Iowa Showed Campaigns Still Need To Perfect Those Election Night Speeches
There must be something in the Iowa air that impels politicians to give off-key speeches after the votes have been cast in the caucuses. Twelve years after Howard Dean committed political suicide by screaming out the names of states and four years after Hillary Clinton put so many oldsters on stage that she looked like she was taping an AARP commercial, the Republican candidates Tuesday night gave us so many fresh memories to cherish.
There was Ron Paul declaring, "I'm waiting for the day when we can say we're all Austrians now." The Texas congressman was referring to the Austrian school of economics and his favorite economist, Freidrich von Hayek. But television viewers could be excused if they wondered whether the rally would break into a rousing singing of "Edelweiss." And Paul wasn't finished with the strangeness. In a first in modern American politics, he welcomed to the stage an active-duty soldier wearing his camouflage uniform and critical of American foreign policy.

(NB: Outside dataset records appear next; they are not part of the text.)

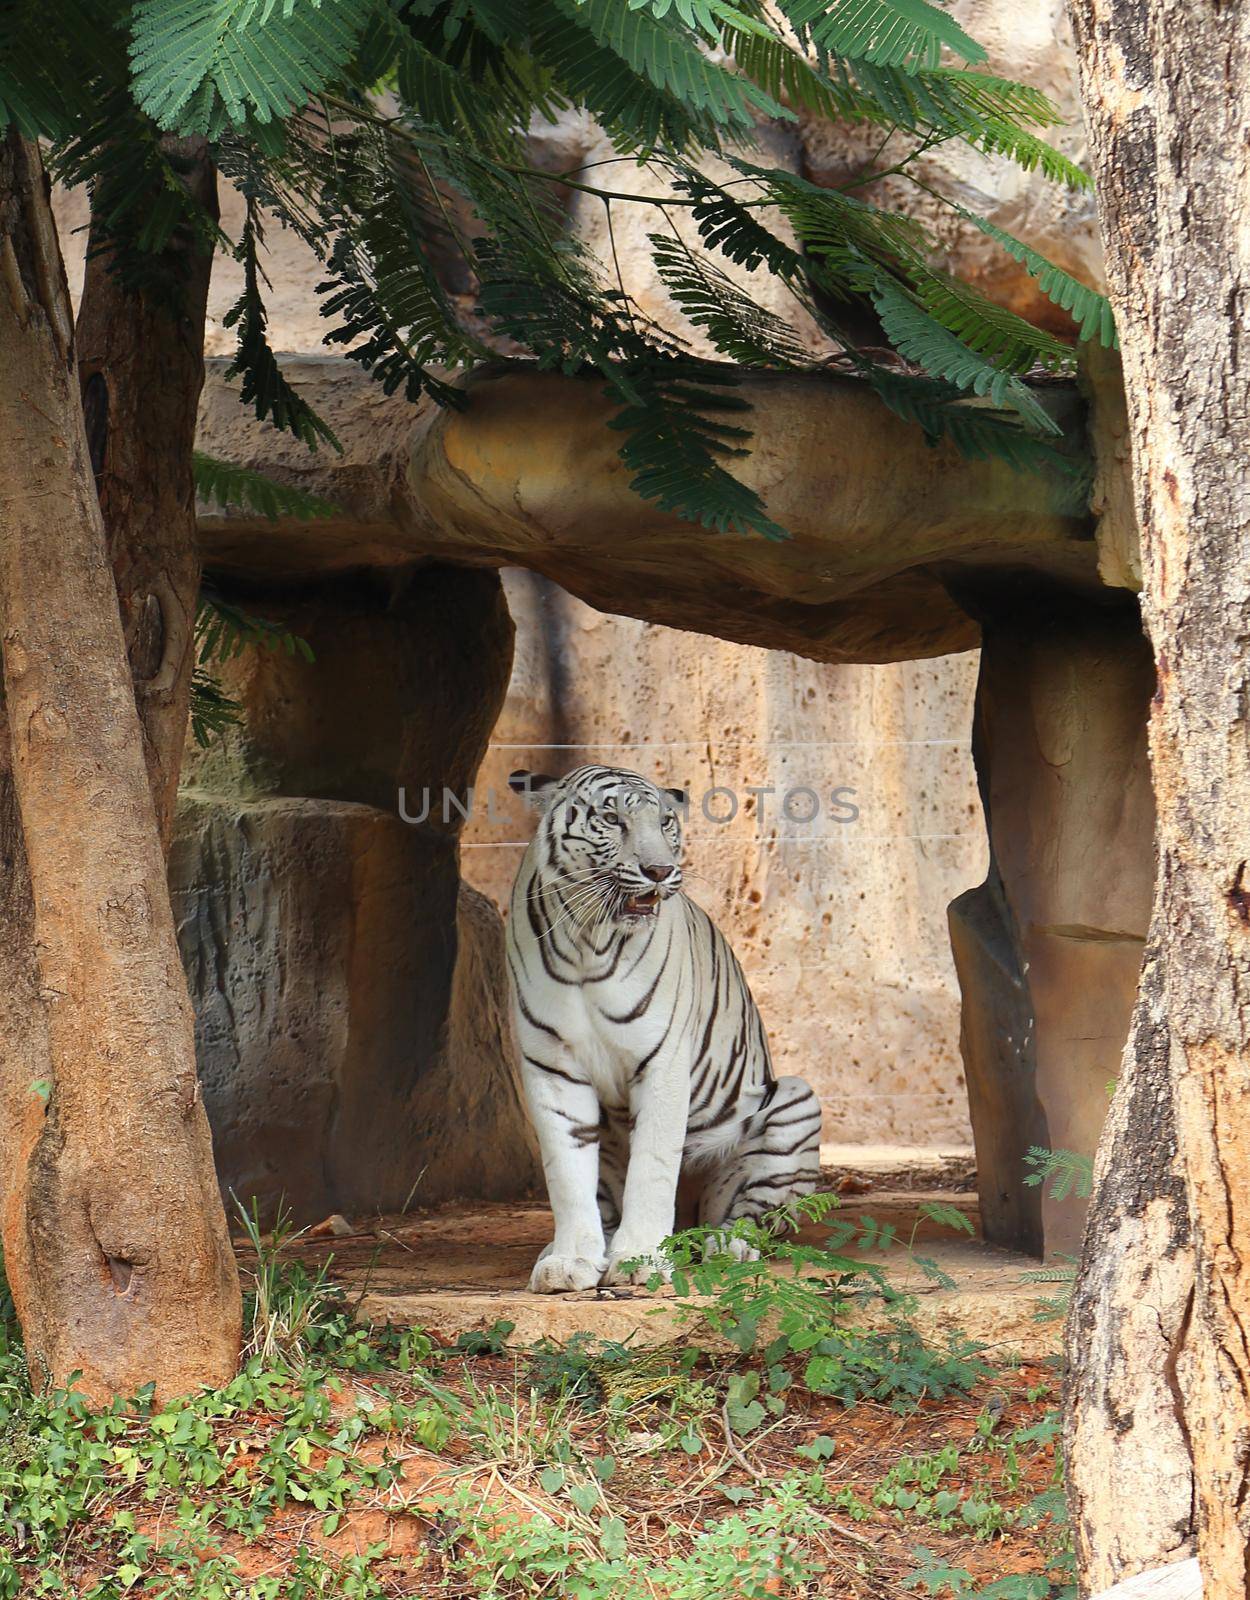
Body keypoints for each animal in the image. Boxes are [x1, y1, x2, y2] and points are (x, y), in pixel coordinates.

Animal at [502, 764, 825, 1299]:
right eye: (612, 819)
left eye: (666, 822)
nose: (659, 871)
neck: (589, 940)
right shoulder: (553, 1065)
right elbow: (566, 1172)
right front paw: (569, 1261)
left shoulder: (663, 1062)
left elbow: (652, 1166)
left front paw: (639, 1260)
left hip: (794, 1104)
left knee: (746, 1216)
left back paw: (728, 1245)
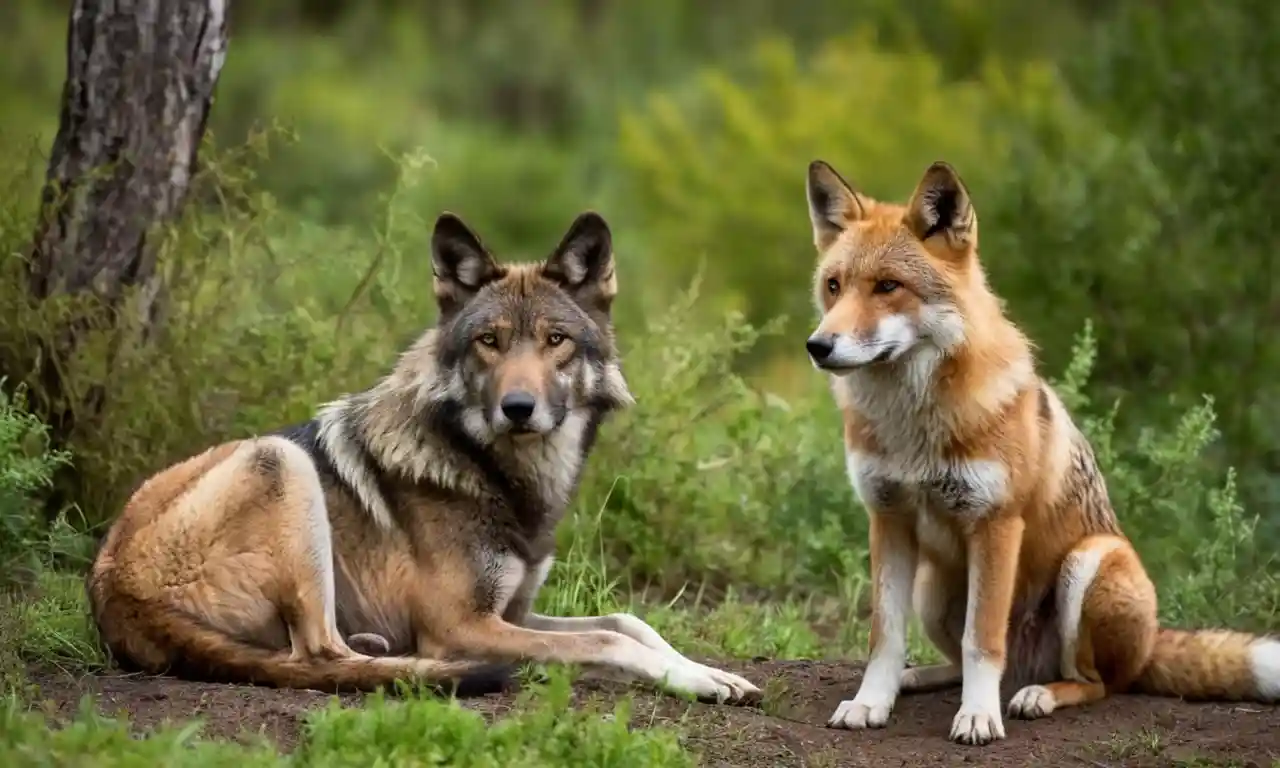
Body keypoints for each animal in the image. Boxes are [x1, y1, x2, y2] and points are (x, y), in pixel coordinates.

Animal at [87, 208, 757, 701]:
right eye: (489, 341)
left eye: (555, 340)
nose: (518, 408)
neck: (496, 473)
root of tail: (110, 585)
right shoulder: (463, 625)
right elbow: (608, 641)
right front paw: (693, 679)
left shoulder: (514, 612)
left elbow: (627, 621)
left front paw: (712, 673)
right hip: (280, 460)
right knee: (320, 654)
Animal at [803, 160, 1274, 742]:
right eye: (834, 286)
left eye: (888, 286)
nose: (819, 346)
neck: (914, 428)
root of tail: (1150, 644)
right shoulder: (888, 518)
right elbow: (884, 638)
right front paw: (872, 702)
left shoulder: (996, 523)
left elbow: (983, 642)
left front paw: (978, 717)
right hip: (933, 590)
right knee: (960, 663)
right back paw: (922, 679)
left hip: (1087, 564)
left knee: (1094, 683)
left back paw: (1037, 695)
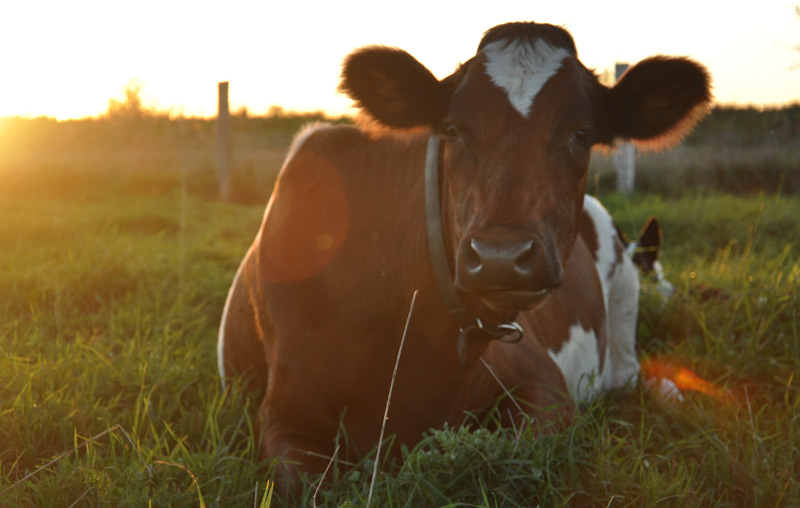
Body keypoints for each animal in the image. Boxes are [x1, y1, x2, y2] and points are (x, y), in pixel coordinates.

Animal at [217, 21, 711, 489]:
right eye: (453, 129)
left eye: (582, 134)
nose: (500, 256)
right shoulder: (282, 417)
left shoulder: (543, 381)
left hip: (626, 296)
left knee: (633, 378)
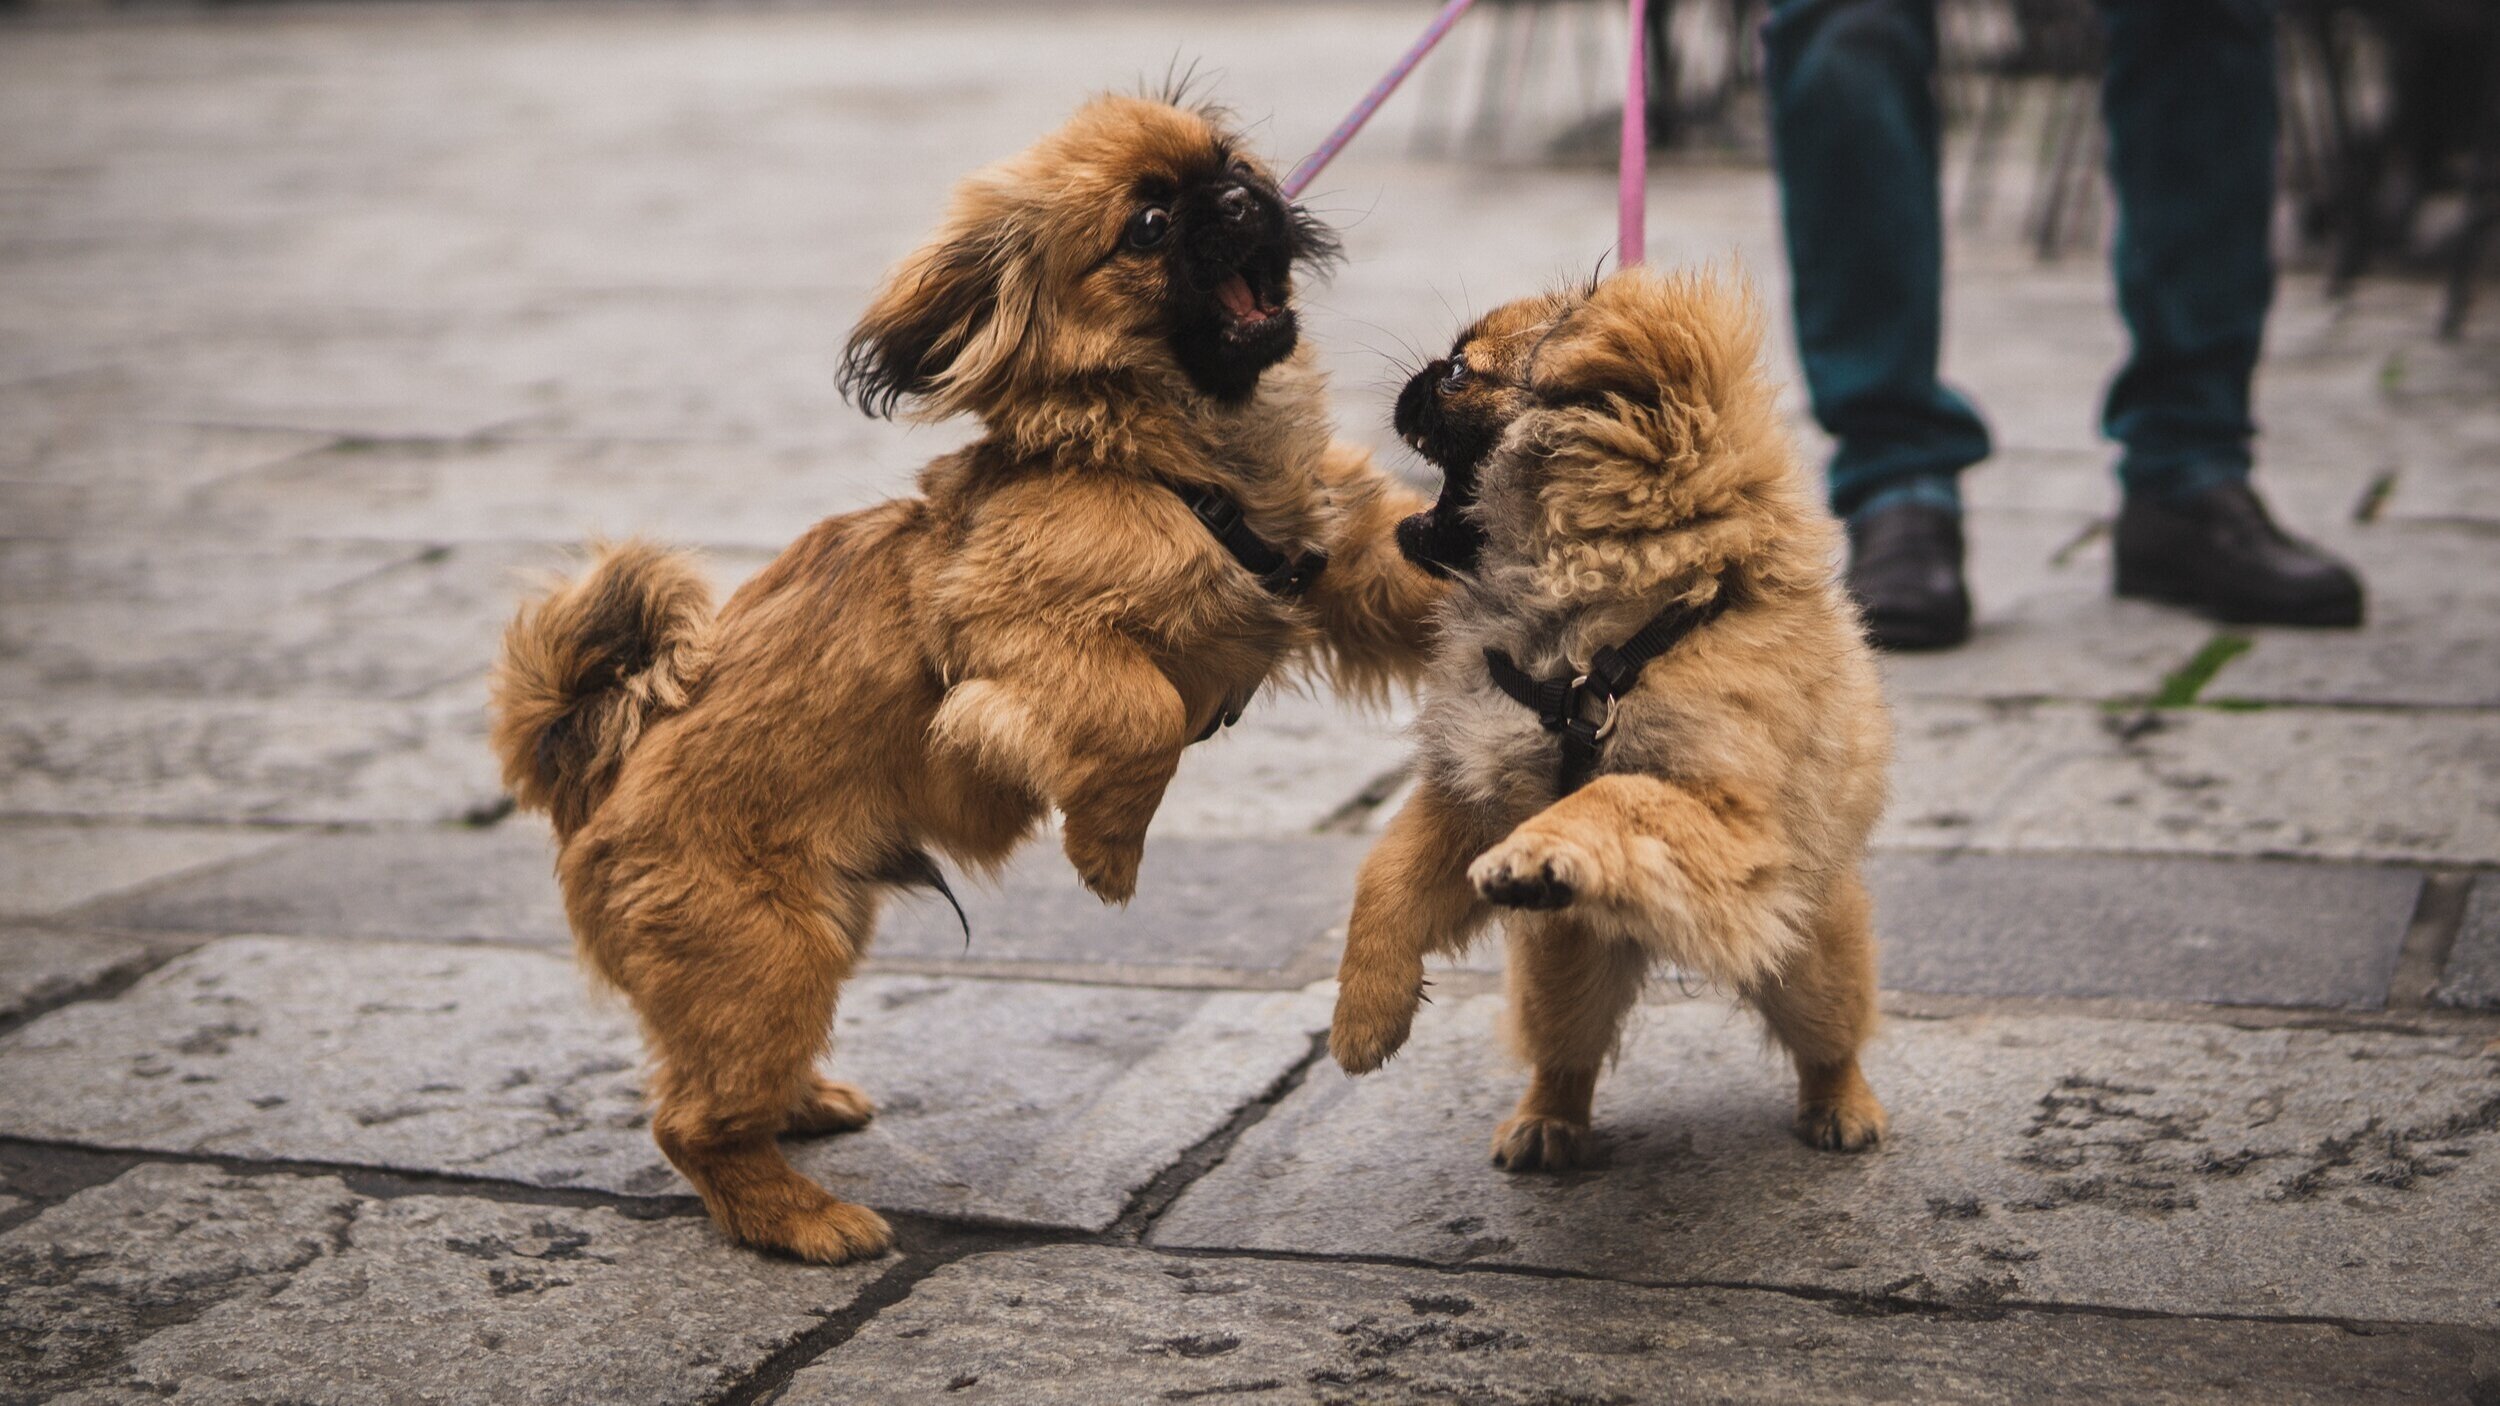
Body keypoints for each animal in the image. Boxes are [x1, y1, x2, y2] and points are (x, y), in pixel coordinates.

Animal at [482, 98, 1450, 1260]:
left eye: (1230, 161)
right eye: (1149, 223)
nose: (1239, 194)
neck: (1177, 460)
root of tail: (596, 776)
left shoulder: (1351, 562)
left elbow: (1422, 568)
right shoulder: (1004, 632)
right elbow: (1141, 713)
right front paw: (1109, 852)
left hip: (813, 932)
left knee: (713, 1083)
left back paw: (802, 1110)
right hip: (770, 953)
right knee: (689, 1121)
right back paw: (801, 1218)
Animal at [1340, 267, 1880, 1165]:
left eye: (1459, 375)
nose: (1413, 380)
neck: (1584, 639)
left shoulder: (1731, 817)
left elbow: (1614, 793)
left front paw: (1540, 852)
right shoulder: (1469, 794)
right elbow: (1382, 880)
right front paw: (1363, 1013)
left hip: (1809, 959)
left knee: (1830, 1038)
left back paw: (1843, 1107)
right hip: (1560, 970)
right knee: (1565, 1055)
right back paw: (1544, 1124)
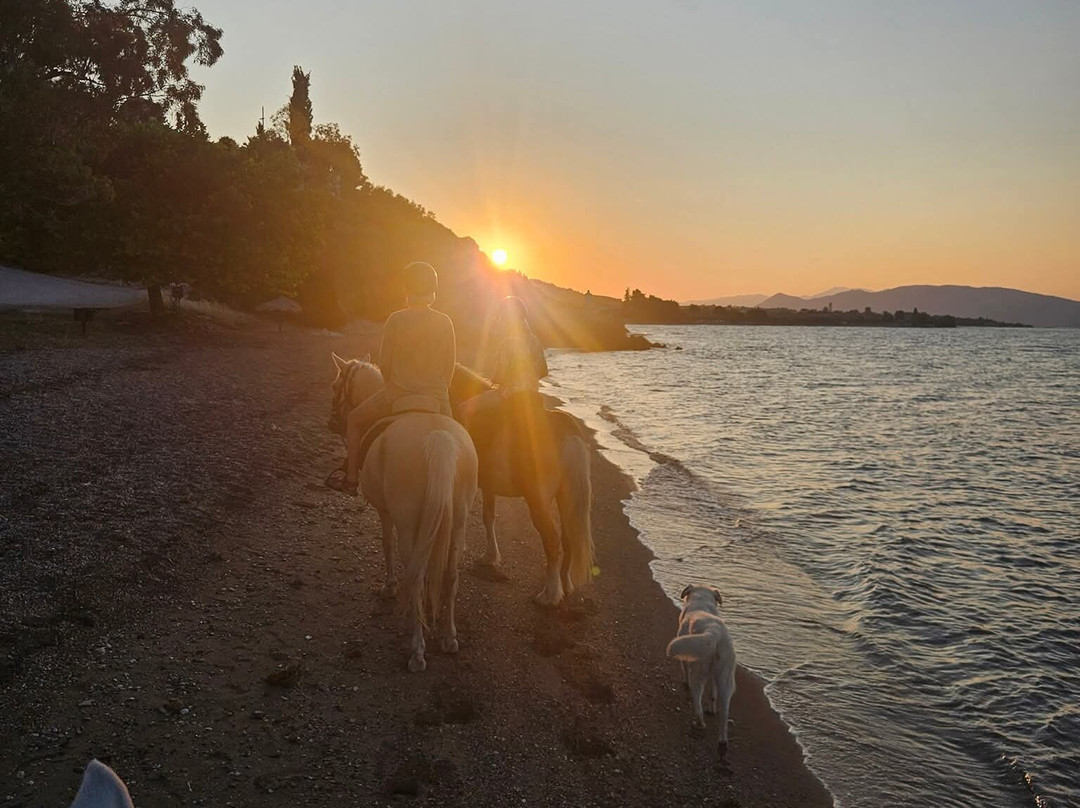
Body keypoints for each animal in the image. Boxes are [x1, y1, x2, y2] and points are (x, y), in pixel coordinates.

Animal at [329, 354, 478, 672]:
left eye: (336, 385)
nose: (331, 422)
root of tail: (438, 438)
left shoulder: (385, 512)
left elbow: (386, 545)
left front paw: (388, 587)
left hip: (410, 524)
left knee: (416, 575)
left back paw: (417, 651)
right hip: (458, 521)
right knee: (450, 574)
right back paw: (449, 637)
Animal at [449, 364, 593, 607]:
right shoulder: (489, 486)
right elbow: (488, 516)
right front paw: (490, 556)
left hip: (538, 501)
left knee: (552, 542)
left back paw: (550, 595)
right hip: (566, 499)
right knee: (568, 539)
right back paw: (565, 584)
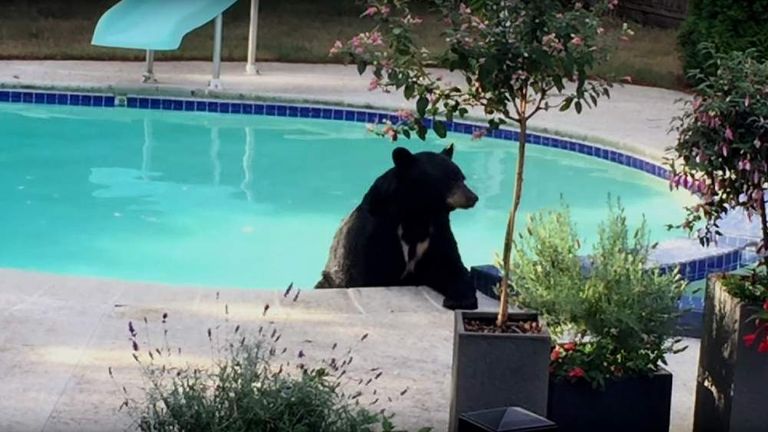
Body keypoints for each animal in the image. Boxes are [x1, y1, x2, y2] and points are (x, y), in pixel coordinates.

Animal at [316, 145, 476, 310]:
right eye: (450, 179)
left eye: (462, 178)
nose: (473, 197)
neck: (418, 214)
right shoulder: (378, 230)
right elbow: (374, 270)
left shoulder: (437, 230)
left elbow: (449, 265)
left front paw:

Corporal Jesse Thorsen, of West Des Moines, is only 28 years old so perhaps he could be excused for forgetting the Defense Department regulation hammered into all members of the Armed Forces that they may not "participate in partisan political... rallies" and "cannot appear at any kind of political forum in uniform." But Paul, himself a veteran, should have known better than to put Thorsen in a position where he could be disciplined by the Army.
A lighter - but also odd - touch was in Rep. Michele Bachmann's valedictory after her sixth place finish. She praised her husband, Marcus, but drew a wince from him when she disclosed that on the day before the caucuses "he was out buying doggie sunglasses for our dog Boomer."